Practical CBT session structure (brief)

  1. Psychoeducation: explain panic physiology and the vicious cycle of catastrophic misinterpretation.
  2. Self‑monitoring: panic diary for triggers, symptoms, SUDS and coping strategies.
  3. Cognitive work: identify and test catastrophic beliefs (“I’m having a heart attack”).
  4. Interoceptive exposure: design graded exercises to elicit feared sensations and practise until habituation/re‑appraisal occurs.
  5. In vivo exposure: address avoidance related to agoraphobia or situational fears; assign homework and reinforce progress.

Pharmacologic considerations & monitoring

  • Start SSRIs at standard doses and counsel about initial activation—consider starting low and titrating; allow 6–12 weeks to assess response.
  • Benzodiazepines (e.g., clonazepam, lorazepam) may be used short‑term for severe distress or until SSRIs take effect—avoid long‑term use where possible.
  • Monitor for adverse effects, interactions (e.g., CYP interactions), and for alcohol or sedative misuse in patients prescribed benzodiazepines.

When to escalate / red flags

  • Chest pain with ongoing ischemic features, syncope, severe dyspnoea—urgent medical assessment required.
  • Severe functional decline, inability to care for self, high suicidality, or psychosis—urgent psychiatric or medical admission.
  • Suspected substance‑induced panic (stimulant intoxication) or severe withdrawal states—manage medically and consider inpatient care.

Case vignette

Patient: R., 29, presents after repeated unexpected panic attacks over 3 months with fear of having another attack and avoiding public transport. Assessment: no cardiac cause on ECG, moderate to severe panic symptoms and avoidance. Management: CBT with interoceptive exposure, graded in vivo exposure (short bus rides accompanied), and SSRI started after discussion.
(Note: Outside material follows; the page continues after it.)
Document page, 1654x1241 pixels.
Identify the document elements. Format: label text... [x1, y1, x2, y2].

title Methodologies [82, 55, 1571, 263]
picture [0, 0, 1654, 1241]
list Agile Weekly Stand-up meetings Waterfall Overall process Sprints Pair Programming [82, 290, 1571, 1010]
Over 12 weeks R. reported reduced attack frequency and regained commuting independence.

தமிழில் — சுருக்கம்

Panic Disorder என்பது எதிர்பாராத பானிக் தாக்குதல்கள் மற்றும் அவற்றுக்குப் பிறகு அதே தாக்குதல்களை களுவ concern அல்லது நடத்தை மாற்றங்களுடன் காணப்படும். முதன்மை சிகிச்சைகள் CBT மற்றும் மருந்துகள் (SSRIs) ஆகும்; அவசர மேலாண்மை மற்றும் மருத்துவ காரணிகள் நீக்கப்பட வேண்டும்.

Practical tips for clinicians

  • Use brief psychoeducation to demystify panic symptoms and reduce catastrophic interpretations.
  • Implement interoceptive exposure early for patients motivated for therapy—track SUDS and habituation.
  • Plan for relapse prevention, encourage gradual return to avoided activities, and coordinate care with primary care for medical reviews.

Key takeaways

  • Panic Disorder is treatable—CBT with interoceptive and in vivo exposure is gold standard; SSRIs are effective pharmacologic options.
  • Always exclude medical mimics and manage acute red flags urgently.
  • Combine psychoeducation, exposure, and medication thoughtfully—monitor for safety and functional recovery.